Hypoxia-activated metabolic pathway stimulates phosphorylation of p300 and CBP in oxygen-sensitive cells.

Transcription co-activators and histone acetyltransferases, p300 and cyclic AMP responsive element-binding protein-binding protein (CBP), participate in hypoxic activation of hypoxia-inducible genes. Here, we show that exposure of PC12 and cells to 1-10% oxygen results in hyperphosphorylation of p300/CBP. This response is fast, long lasting and specific for hypoxia, but not for hypoxia-mimicking agents such as desferioxamine or Co2+ ions.
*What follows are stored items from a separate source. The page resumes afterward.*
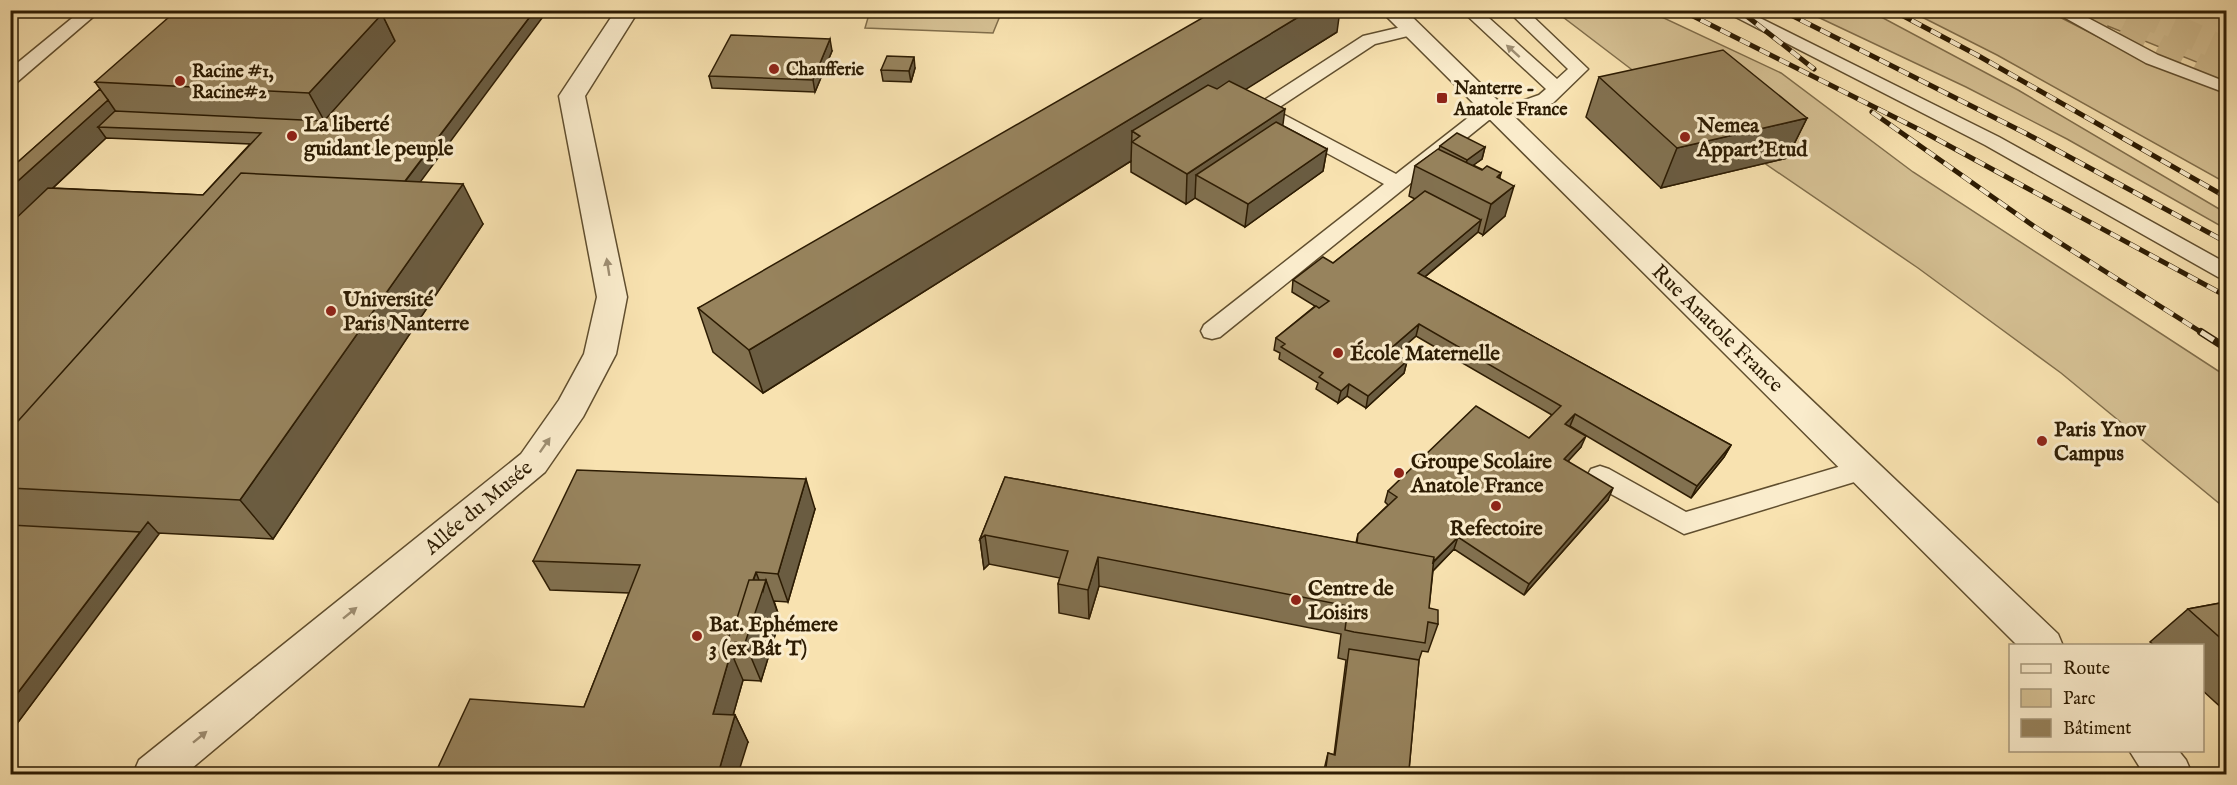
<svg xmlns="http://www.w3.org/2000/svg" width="2237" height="785" viewBox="0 0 2237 785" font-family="'IM FELL English',serif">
  <rect width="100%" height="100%" fill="#f8e2b0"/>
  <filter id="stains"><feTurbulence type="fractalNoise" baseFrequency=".00333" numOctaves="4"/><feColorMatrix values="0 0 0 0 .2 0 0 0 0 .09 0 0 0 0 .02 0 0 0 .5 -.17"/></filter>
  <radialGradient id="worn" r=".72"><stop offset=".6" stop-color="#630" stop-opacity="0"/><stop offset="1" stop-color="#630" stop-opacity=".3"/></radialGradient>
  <!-- green -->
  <path fill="#d5c093" stroke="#816e4b" stroke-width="1.5" d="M 870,11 L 870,10 L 1002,11 L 993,33 L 865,28 Z
    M 1555,11 L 1649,11 L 1781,73 L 1913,172 L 2226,376 L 2226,509 L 2061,373 L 1918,268 L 1669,98 Z
    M 1805,11 L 1870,11 L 2018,90 L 2226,213 L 2226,229 L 2067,139 L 1966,87 Z
    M 1910,11 L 2048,11 L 2147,62 L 2226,93 L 2226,183 L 1997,55 Z
    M 2073,11 L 2226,11 L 2226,74 L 2083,16 Z"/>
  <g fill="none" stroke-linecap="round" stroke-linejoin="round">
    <!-- motorway-tunnel -->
    <path stroke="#cfba8d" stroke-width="27" stroke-dasharray="27 14" stroke-linecap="butt" d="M 2085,10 L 2226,81
      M 2135,10 L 2226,51"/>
    <!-- service casing -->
    <g stroke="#604e2e" stroke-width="3">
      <path id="service" d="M 82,10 L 101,10 L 16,83 L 10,84 L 10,69 Z
        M 1461,10 L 1480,10 L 1557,79 L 1568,69 L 1507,10 L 1526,10 L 1588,69 L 1553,103 L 1503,120 L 1489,120 L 1220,337 L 1212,339 L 1204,337 L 1201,331 L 1204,325 L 1384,184 L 1255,114 L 1253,110 L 1255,106 L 1363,36 L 1410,25 L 1416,26 L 1419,30 L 1416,34 L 1375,44 L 1275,110 L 1396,174 L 1483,106 L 1490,104 L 1499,109 L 1539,95 L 1546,89 Z
        M 1722,10 L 1744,10 L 1999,137 L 2226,263 L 2226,279 L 2218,277 L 1985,145 Z
        M 2051,10 L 2073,10 L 2158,55 L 2226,82 L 2226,93 L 2146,63 Z
        M 1865,459 L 1874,462 L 1878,469 L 1874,476 L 1684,534 L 1591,483 L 1587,476 L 1591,469 L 1600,466 L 1609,469 L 1686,512 Z"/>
    </g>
    <!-- minor casing -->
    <g stroke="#604e2e" stroke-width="3">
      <path id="minor" d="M 616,10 L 639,10 L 585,96 L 627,297 L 616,354 L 583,417 L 545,472 L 185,774 L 133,774 L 139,760 L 521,454 L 559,400 L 584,354 L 597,297 L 559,96 Z
        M 1380,10 L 1405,10 L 1563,164 L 2058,634 L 2063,646 L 2018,646 Z
        M 2129,750 L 2178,750 L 2186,760 L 2192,774 L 2144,774 Z"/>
    </g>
    <!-- service -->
    <use href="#service" fill="#faeccc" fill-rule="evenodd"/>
    <!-- minor -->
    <use href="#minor" fill="#faeccc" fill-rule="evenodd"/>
    <!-- rail-far1 casing -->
    <g stroke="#2d1c03" stroke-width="5">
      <path id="rail-far1" d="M 1681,10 L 1920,130 L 2226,296
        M 1739,10 L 1814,69
        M 1781,10 L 2027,134 L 2226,242
        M 1892,10 L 1977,55 L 2226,197
        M 1872,112 L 2035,227 L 2204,334"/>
    </g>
    <!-- rail casing -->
    <g stroke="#2d1c03" stroke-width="8">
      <path id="rail" d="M 2201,332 L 2226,348"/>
    </g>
    <!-- rail-far1 -->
    <use href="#rail-far1" stroke="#faeccc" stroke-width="4" stroke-dasharray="11" stroke-linecap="butt"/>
    <!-- rail -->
    <use href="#rail" stroke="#faeccc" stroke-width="5" stroke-dasharray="15" stroke-linecap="butt"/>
  </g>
  <!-- wall -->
  <path fill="#827150" stroke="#2d1c03" stroke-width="1.5" fill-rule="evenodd" d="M 372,14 L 420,182 L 483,224 L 273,539 L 158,533 L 10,733 L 10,169 L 100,89 L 95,82 ZM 106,138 L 250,144 L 203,195 L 53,188 Z
    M 1337,32 L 1245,89 L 1283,126 L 1327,149 L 1323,171 L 1245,227 L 1195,198 L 1186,204 L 1131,172 L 1131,161 L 763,393 L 713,352 L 698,308 Z
    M 832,51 L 815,92 L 712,88 L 709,76 Z
    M 915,68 L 911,82 L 883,81 L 881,70 Z
    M 1599,77 L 1807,118 L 1787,158 L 1661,188 L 1586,117 Z
    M 1440,146 L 1485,147 L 1482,159 L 1473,165 L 1500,178 L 1505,216 L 1483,235 L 1478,232 L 1425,277 L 1731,445 L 1724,457 L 1691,498 L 1570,426 L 1581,447 L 1568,461 L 1608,500 L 1524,595 L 1454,549 L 1433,571 L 1429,608 L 1438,624 L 1428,652 L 1422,651 L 1419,660 L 1409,770 L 1428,774 L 1323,774 L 1328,753 L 1334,755 L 1346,660 L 1338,658 L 1341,634 L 1099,586 L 1089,619 L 1059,613 L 1058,584 L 1060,578 L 989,564 L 984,569 L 980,539 L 1005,477 L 1356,543 L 1358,534 L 1388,505 L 1385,502 L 1388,491 L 1529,438 L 1552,415 L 1416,336 L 1396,354 L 1407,361 L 1404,373 L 1366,408 L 1347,396 L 1338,403 L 1316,389 L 1318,383 L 1279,359 L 1280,353 L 1274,350 L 1276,338 L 1315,306 L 1292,292 L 1293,280 L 1333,263 L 1415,199 L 1409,196 L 1415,166 L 1439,149 Z
    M 815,509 L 788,602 L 774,601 L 780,619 L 761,681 L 743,680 L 733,715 L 735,715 L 748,742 L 584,707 L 629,593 L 550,590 L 533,561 Z
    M 2226,602 L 2226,712 L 2202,690 L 2202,645 L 2154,645 L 2150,642 L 2188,609 Z"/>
  <!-- shaded-wall -->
  <path fill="#6a5c41" stroke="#2d1c03" stroke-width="1.5" d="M 535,10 L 548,10 L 392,220 L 385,208 Z
    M 1310,10 L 1340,10 L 1337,32 L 1148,151 L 1140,136 L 1132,131 L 1131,161 L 763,393 L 749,350 Z
    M 382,14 L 401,53 L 331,133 L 309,93 Z
    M 830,39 L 832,51 L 815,92 L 813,80 Z
    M 914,57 L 915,68 L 911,82 L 909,71 Z
    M 108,100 L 123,122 L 98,127 L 106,138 L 10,228 L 10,188 Z
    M 1285,109 L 1281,139 L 1196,175 L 1195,198 L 1186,204 L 1187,174 Z
    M 1807,118 L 1787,158 L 1661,188 L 1677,148 Z
    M 1485,147 L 1482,159 L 1464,172 L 1467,160 Z
    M 1327,149 L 1323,171 L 1245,227 L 1248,204 Z
    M 1501,173 L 1493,203 L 1514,186 L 1505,216 L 1483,235 L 1491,204 L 1497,177 Z
    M 463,184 L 483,224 L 273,539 L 240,500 Z
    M 1481,220 L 1478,232 L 1415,285 L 1418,273 Z
    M 1419,324 L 1416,336 L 1386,362 L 1389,350 Z
    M 1407,361 L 1404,373 L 1366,408 L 1368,396 Z
    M 1349,384 L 1347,396 L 1338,403 L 1341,391 Z
    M 1575,414 L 1570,426 L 1561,436 L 1565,424 Z
    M 1586,436 L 1581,447 L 1559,471 L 1564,459 Z
    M 1731,445 L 1724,457 L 1691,498 L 1697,486 Z
    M 806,479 L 815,509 L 788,602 L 778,574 Z
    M 1613,488 L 1608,500 L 1524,595 L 1529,584 Z
    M 148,522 L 159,534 L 10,733 L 10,703 Z
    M 985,535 L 989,564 L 984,569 L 980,539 Z
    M 1458,537 L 1454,549 L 1425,579 L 1427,569 Z
    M 1098,557 L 1099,586 L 1089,619 L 1088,590 Z
    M 756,572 L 763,591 L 766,580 L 780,619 L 761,681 L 745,643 L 734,643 Z
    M 731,652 L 743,680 L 726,740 L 713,714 Z
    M 735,715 L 748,742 L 738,774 L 718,774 Z"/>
  <!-- building -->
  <path fill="#97835d" stroke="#2d1c03" stroke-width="1.5" d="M 177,10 L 300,10 L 382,14 L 309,93 L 95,82 Z
    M 375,10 L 535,10 L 405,181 L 241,173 L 10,430 L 10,224 L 48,188 L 203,195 L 261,133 L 98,127 L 115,111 L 324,121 L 395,41 L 382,14 L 372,14 Z
    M 1216,10 L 1310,10 L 749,350 L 698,308 Z
    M 731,35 L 830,39 L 813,80 L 709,76 Z
    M 1723,50 L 1807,118 L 1677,148 L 1599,77 Z
    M 887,56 L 914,57 L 909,71 L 881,70 Z
    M 1229,81 L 1285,109 L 1187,174 L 1132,142 L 1140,136 L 1132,131 L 1208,85 L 1217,89 Z
    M 100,89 L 108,100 L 10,188 L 10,169 Z
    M 1276,122 L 1327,149 L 1248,204 L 1196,175 Z
    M 1457,133 L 1485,147 L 1467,160 L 1440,146 Z
    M 1438,149 L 1482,170 L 1487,166 L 1501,173 L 1497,177 L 1514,186 L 1491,204 L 1415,166 Z
    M 241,173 L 463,184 L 240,500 L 10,488 L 10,430 Z
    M 1425,191 L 1481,220 L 1418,273 L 1731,445 L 1697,486 L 1575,414 L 1565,424 L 1586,436 L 1564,459 L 1613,488 L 1529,584 L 1458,537 L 1433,562 L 1434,557 L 1357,543 L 1358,534 L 1397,497 L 1388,491 L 1476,406 L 1529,438 L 1561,406 L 1419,324 L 1389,350 L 1407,361 L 1368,396 L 1349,384 L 1341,391 L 1319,377 L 1323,373 L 1281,347 L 1285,344 L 1276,338 L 1316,306 L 1319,308 L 1329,301 L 1293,280 L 1323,257 L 1333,263 Z
    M 577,470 L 806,479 L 778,574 L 756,572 L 753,580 L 749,580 L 733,631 L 731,631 L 727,642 L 731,652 L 713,714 L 735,715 L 718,774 L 435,774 L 470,699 L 584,707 L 640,565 L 533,561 Z
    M 1005,477 L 1434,557 L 1429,608 L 1438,610 L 1438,624 L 1428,622 L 1425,643 L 1354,632 L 1345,630 L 1348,606 L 1098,557 L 1088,590 L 1058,584 L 1068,551 L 985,535 L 980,539 Z
    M 10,525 L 140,532 L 10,703 Z
    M 749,580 L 766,580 L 745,643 L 727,642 L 731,631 L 733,631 Z
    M 2226,602 L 2226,643 L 2188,609 Z
    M 1349,649 L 1419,660 L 1409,770 L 1428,774 L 1325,774 L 1328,753 L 1335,755 Z"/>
  <!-- one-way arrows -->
  <defs><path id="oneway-solid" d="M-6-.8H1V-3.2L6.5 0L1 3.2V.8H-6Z" transform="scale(1.5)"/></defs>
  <g fill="#9e8e72">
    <use href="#oneway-solid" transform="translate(1513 51) rotate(-138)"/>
    <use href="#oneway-solid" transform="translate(608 267) rotate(-99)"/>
    <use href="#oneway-solid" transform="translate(545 445) rotate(-55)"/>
    <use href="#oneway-solid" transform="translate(350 613) rotate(-39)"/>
    <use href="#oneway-solid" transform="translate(200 737) rotate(-39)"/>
  </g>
  <!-- markers -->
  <g fill="#8f2418" stroke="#faeccc" stroke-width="2">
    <circle cx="774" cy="69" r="6"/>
    <circle cx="180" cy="81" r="6"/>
    <rect x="1436" y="92" width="12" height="12" rx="3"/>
    <circle cx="292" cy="136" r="6"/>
    <circle cx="1685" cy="137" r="6"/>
    <circle cx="331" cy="311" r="6"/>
    <circle cx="1338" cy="353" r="6"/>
    <circle cx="2042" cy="441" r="6"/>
    <circle cx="1399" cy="473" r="6"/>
    <circle cx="1496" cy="506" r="6"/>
    <circle cx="1296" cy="600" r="6"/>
    <circle cx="697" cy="636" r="6"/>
  </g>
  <g text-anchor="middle" stroke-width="6" stroke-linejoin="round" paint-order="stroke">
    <!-- far-poi labels -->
    <g font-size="18" font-weight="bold" fill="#2d1c03" stroke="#faeccc" text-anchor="start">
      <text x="786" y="75">Chaufferie</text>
      <text x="192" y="77">Racine #1,<tspan x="192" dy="21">Racine#2</tspan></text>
      <text x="1454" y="94">Nanterre -<tspan x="1454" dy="21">Anatole France</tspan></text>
    </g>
    <!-- poi labels -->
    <g font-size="21" font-weight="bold" fill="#2d1c03" stroke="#faeccc" text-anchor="start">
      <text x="304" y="131">La liberté<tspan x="304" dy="24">guidant le peuple</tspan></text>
      <text x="1697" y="132">Nemea<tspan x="1697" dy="24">Appart'Etud</tspan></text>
      <text x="343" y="306">Université<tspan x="343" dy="24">Paris Nanterre</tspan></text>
      <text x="1350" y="360">École Maternelle</text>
      <text x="2054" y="436">Paris Ynov<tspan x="2054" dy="24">Campus</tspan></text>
      <text x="1411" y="468">Groupe Scolaire<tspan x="1411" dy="24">Anatole France</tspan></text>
      <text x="1496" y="535" text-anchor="middle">Refectoire</text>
      <text x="1308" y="595">Centre de<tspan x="1308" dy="24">Loisirs</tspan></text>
      <text x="709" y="631">Bat. Ephémere<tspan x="709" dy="24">3 (ex Bât T)</tspan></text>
    </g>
    <!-- street labels -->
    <g font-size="21" fill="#2d1c03" stroke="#faeccc">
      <text transform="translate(1718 328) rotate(44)" y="7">Rue Anatole France</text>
      <text transform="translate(478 507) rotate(-40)" y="7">Allée du Musée</text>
    </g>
  </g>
  <!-- margin -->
  <rect width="2237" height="785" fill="none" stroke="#f8e2b0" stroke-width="36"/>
  <rect x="12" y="12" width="2213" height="761" fill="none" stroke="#2d1c03" stroke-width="3"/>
  <rect x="18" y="18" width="2201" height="749" fill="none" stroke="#2d1c03" stroke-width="1.5"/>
  <!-- legend -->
  <rect x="2009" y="644" width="195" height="108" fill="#faeccc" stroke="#a8997c" stroke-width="1.5"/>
  <rect x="2021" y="664" width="30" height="9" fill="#faeccc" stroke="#a8997c" stroke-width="1.5"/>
  <text x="2063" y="674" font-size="18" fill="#2d1c03">Route</text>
  <rect x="2021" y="689" width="30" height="18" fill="#d5c093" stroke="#a8997c" stroke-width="1.5"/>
  <text x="2063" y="704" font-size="18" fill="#2d1c03">Parc</text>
  <rect x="2021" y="719" width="30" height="18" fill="#97835d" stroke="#a8997c" stroke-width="1.5"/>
  <text x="2063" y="734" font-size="18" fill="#2d1c03">Bâtiment</text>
  <rect width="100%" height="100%" filter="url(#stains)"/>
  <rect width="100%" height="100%" fill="url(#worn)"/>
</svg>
It is also cell-type specific and occurs in pheochromocytoma PC12 cells and the carotid body of rats but not in hepatoblastoma cells. The p300 hyperphosphorylation specifically depends on the release of intracellular calcium from inositol 1,4,5-triphosphate (IP3)-sensitive stores. However, it is not inhibited by pharmacological inhibitors of any of the kinases traditionally known to be directly or indirectly calcium regulated. On the other hand, p300 hyperphosphorylation is inhibited by several different inhibitors of the glucose metabolic pathway from generation of NADH by glyceraldehyde 3-phosphate dehydrogenase, through the transfer of NADH through the glycerol phosphate shuttle to ubiquinone and complex III of the mitochondrial respiratory chain. Inhibition of IP3-sensitive calcium stores decreases generation of ATP, and this inhibition is significantly stronger in hypoxia than in normoxia. We propose that the NADH glycerol phosphate shuttle participates in generating a pool of ATP that serves either as a co-factor or a modulator of the kinases involved in the phosphorylation of p300/CBP during hypoxia.